When asked if she was disappointed by the lengthy process, Gitenstein responded, “Yes.”
“We’ve added lots of partnerships because of the question people were asking about long-term counseling, because we know we simply cannot staff an office for long-term care on campus,” Gitenstein said. “We can’t do it. We have too many students. These individuals who need long-term care do need long-term care — there’s no question about that. But it would basically eat up not just the Student Affairs budget, but the entire College’s budget.”
Gitenstein discussed studies conducted for the College that marked a downward trend in “emotional resilience.”
“What I worry about is in the culture today, in the kind of students that we’re attracting, you’re sort of not allowed to fail,” she said. “Yeah you are! You’re supposed to!”
Gitenstein said she wished she could give a presentation on her many failures that helped make her into the leader we know today.
“Oh my goodness, have I had a lot of failures,” she said. “And I’m proud of every one of them.”
Moving forward
Gitenstein’s replacement, the College’s 16th president, will be picked by an 18-member committee established by the board of trustees. Gitenstein looks forward to the future, but feels the process has been a bit strange.
“My husband has been retired for about 10 years and so he’s really chomping at the bit,” Gitenstein said. “I knew that, but it’s just been a little strange because this whole semester I’ve been going through like, ‘this is the last time I’ll welcome the freshmen. This is the last time … (etc.)’ it’s sort of weird. Of course, I’m not really involved in the search. I know who’s on the committee — it’s a great committee. The chair (alumna Susanne Svizeny) is fantastic. She was on the committee that hired me and the search consultant they hired (Julie Tea, a partner at Storbeck/Pimentel & Associates) is someone who knows us very well, and knows us recently. But it’s a little strange. This has been my life for 19 years.”
Gitenstein believes the College will gain more national recognition in the next 10 years.
“During my tenure here, 66 percent of the individuals who are faculty members here were hired,” she said. “So we’ve got this incredible group of new faculty members who are very excited about where the institution is going and that’s why students come to a college. They come because of the academic programs. They come because of the faculty, so we’ve got this young group of faculty and of course, those who will succeed them. I have no doubts that your diploma will be worth more when you graduate, and worth even more in 10 years.”
Gitenstein pointed to downward trends in high school populations, which contrasts the College’s growth in incoming freshmen.
“It’s particularly going down in the northeast, so we should have had a smaller class,” she said. “But we had not only a larger class, but we had a larger than what we expected class. So what it suggests to me is that the market out there — allow me to use that term — it’s saying that there’s something special happening at The College of New Jersey.”

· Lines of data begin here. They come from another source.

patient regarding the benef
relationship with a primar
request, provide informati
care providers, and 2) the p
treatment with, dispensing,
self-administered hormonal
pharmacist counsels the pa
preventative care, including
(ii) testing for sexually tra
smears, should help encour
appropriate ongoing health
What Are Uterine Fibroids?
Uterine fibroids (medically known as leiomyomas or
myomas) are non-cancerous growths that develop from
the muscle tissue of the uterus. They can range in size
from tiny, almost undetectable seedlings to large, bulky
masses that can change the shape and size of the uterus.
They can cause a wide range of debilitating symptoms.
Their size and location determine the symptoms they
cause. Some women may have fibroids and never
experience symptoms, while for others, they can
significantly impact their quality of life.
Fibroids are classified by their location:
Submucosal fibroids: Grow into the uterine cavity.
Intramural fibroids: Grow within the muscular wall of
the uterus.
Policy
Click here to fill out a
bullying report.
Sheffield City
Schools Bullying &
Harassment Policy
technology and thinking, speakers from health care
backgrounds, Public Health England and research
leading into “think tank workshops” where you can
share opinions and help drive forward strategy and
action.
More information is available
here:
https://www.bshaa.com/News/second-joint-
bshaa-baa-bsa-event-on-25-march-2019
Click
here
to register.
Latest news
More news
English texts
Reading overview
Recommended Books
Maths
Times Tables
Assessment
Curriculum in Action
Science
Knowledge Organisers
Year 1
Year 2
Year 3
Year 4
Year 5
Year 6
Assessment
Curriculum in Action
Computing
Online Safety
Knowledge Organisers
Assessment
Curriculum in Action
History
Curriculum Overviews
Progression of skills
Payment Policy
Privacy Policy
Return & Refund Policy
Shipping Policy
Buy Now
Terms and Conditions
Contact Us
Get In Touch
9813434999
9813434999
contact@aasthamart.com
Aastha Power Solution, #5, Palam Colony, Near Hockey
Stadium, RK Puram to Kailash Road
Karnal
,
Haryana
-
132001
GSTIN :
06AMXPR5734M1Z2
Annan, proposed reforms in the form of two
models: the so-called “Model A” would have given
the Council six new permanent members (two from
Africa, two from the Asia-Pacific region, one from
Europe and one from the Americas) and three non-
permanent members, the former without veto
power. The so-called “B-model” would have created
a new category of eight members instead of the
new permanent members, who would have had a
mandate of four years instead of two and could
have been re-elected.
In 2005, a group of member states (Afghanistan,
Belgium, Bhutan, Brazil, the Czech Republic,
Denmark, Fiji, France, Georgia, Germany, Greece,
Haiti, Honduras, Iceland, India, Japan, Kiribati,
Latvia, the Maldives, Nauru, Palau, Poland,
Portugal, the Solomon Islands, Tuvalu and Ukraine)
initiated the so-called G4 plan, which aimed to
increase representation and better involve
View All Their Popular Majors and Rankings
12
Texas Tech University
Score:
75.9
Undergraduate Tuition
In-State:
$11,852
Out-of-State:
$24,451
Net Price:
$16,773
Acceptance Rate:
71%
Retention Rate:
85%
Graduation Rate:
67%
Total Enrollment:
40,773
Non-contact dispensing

Gitenstein, who sang when she was younger, looks forward to retirement in New York City, where she can finally make her way to an opera in the middle of the week.
“That would be very nice,” she said. “I’ll probably do some writing.”
That said, Gitenstein said she’ll miss the College “very much.”
“I’ll miss the people,” she said. “I won’t miss the anxiety of the job and worrying about my students all the time. I will miss being around students and being around faculty and being around my colleagues. But it’s important, I think, for a former president to sort of give it up and get out of the way for the next person.”